§ THE PROBLEM
Reproduce the material below word for word. Begin at the line containing "What portion of", stop after the line containing "3-Haddam Neck Firehouse, 2-Central", and leave out the pictures.

§ DATA PROVIDED

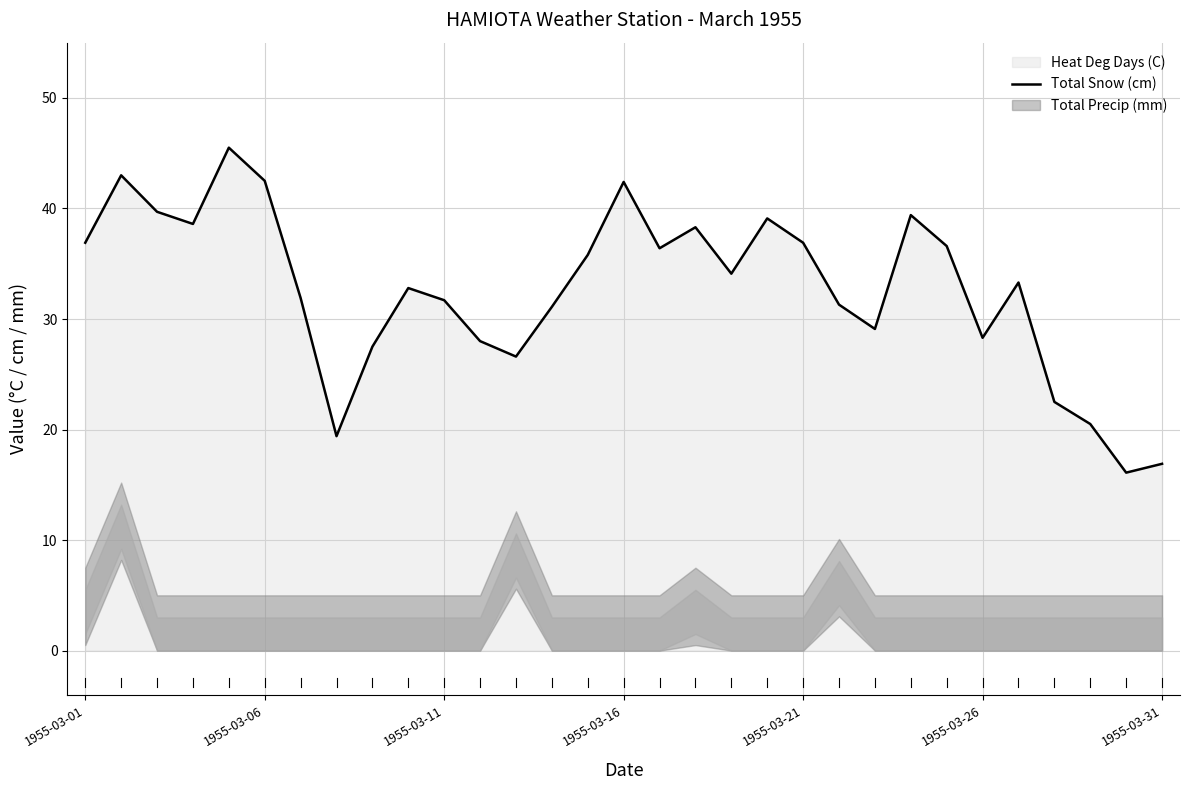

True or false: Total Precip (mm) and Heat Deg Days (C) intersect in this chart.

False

---

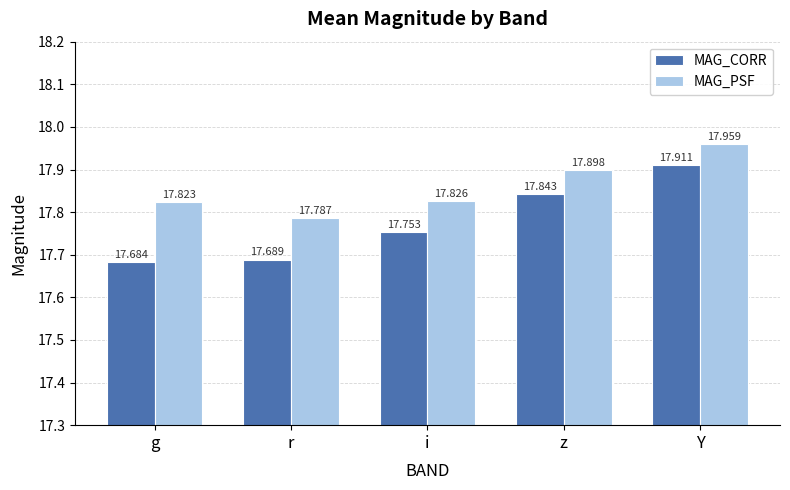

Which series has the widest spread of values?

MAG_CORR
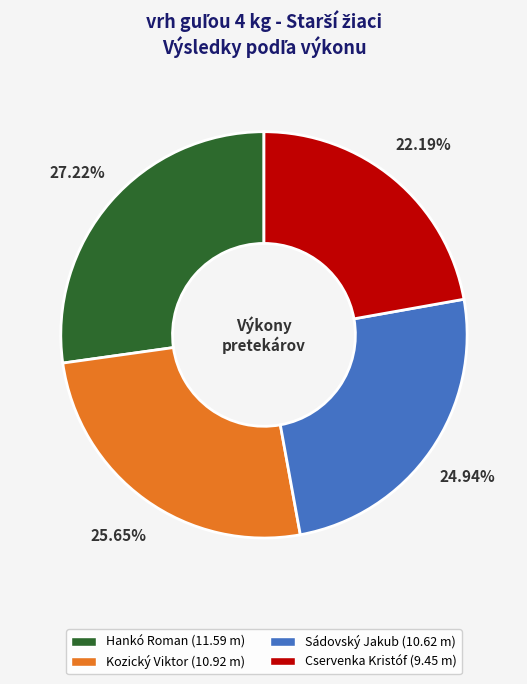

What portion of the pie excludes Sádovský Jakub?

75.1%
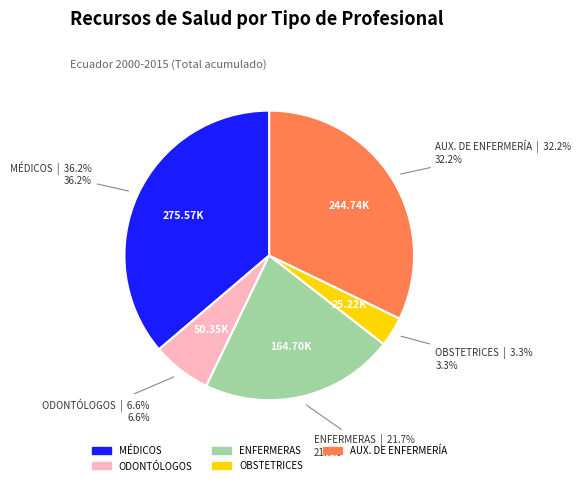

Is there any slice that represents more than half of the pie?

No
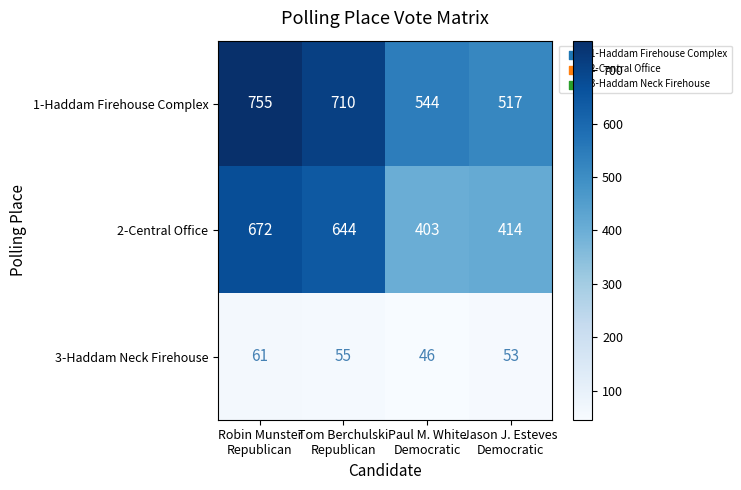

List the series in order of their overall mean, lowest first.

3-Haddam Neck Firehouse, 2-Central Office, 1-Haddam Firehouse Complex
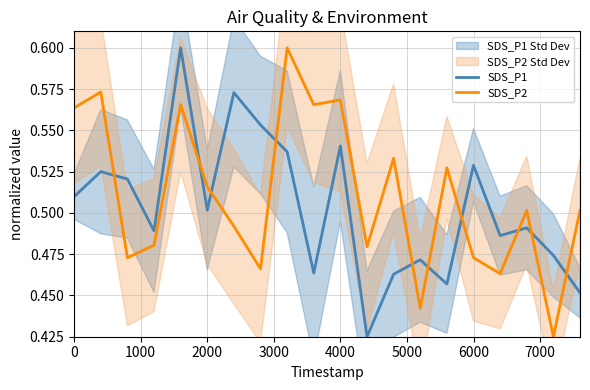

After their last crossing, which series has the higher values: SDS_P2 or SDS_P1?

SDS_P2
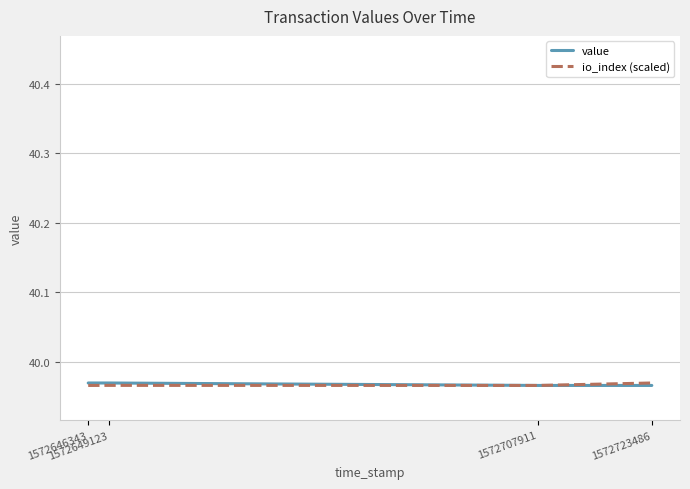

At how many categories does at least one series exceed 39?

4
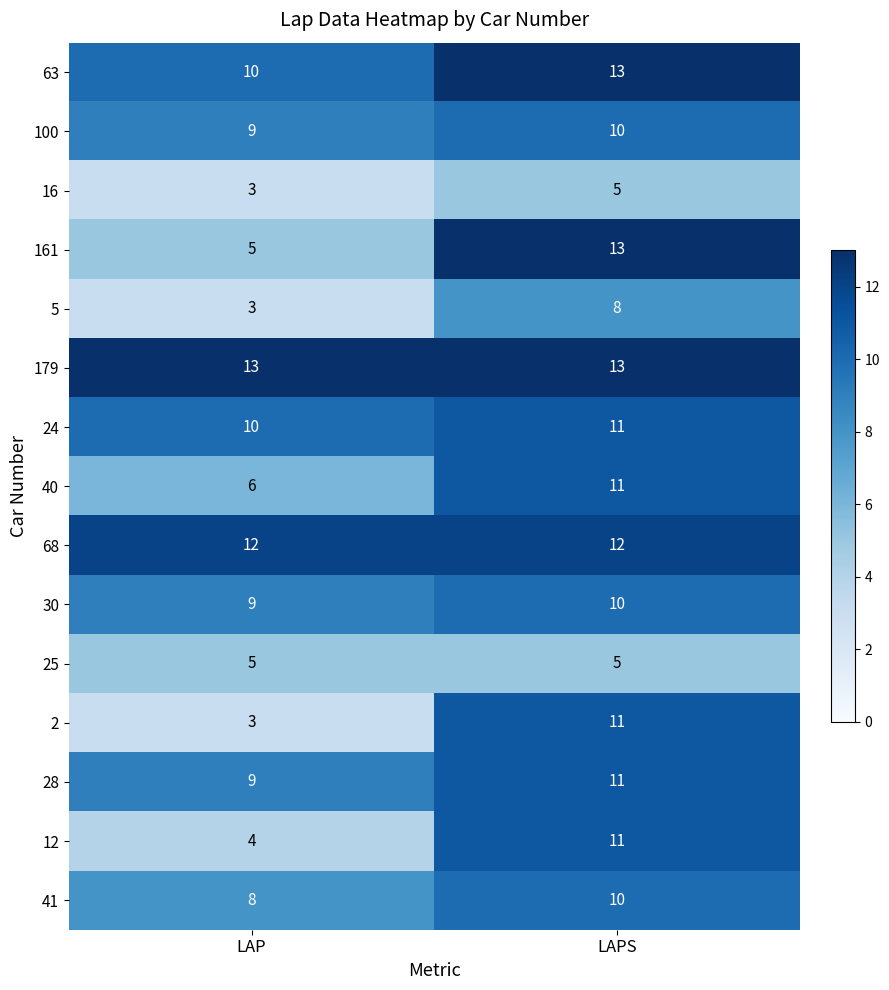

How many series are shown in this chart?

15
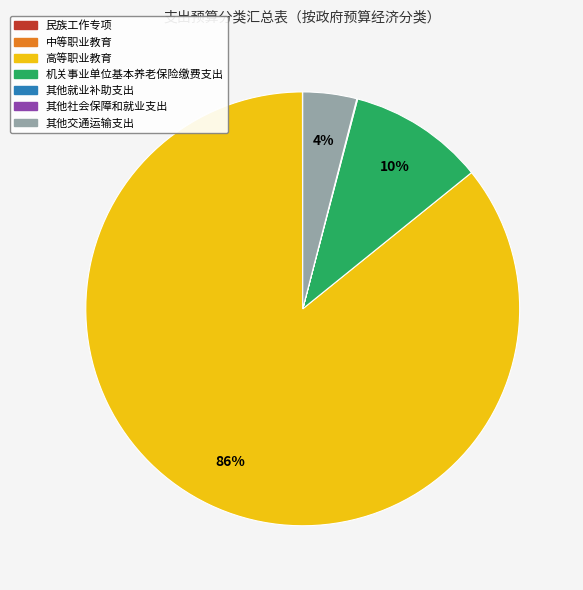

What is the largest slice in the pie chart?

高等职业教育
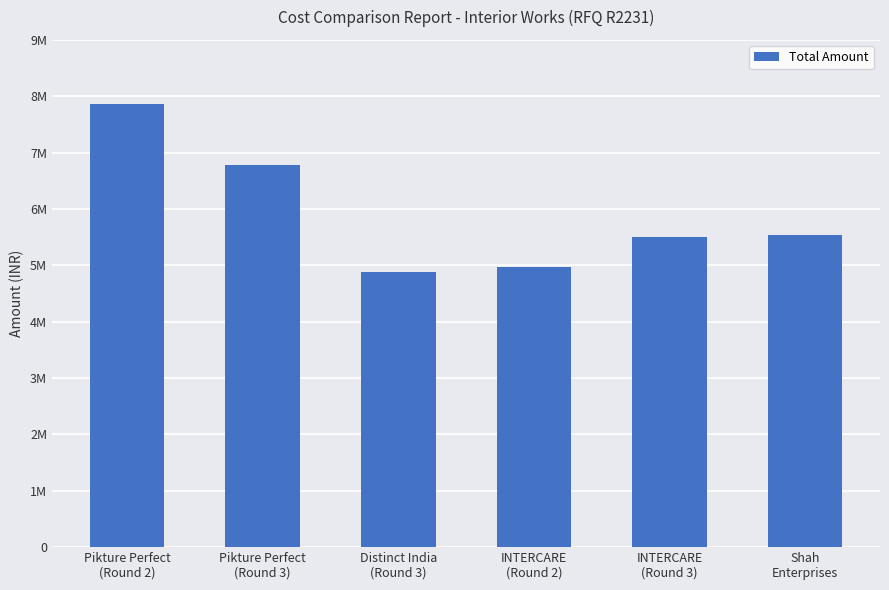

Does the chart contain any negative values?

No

§ YOUR SOLUTION
What portion of the pie excludes Sádovský Jakub?

75.1%

Is there any slice that represents more than half of the pie?

No

List the series in order of their overall mean, lowest first.

3-Haddam Neck Firehouse, 2-Central Office, 1-Haddam Firehouse Complex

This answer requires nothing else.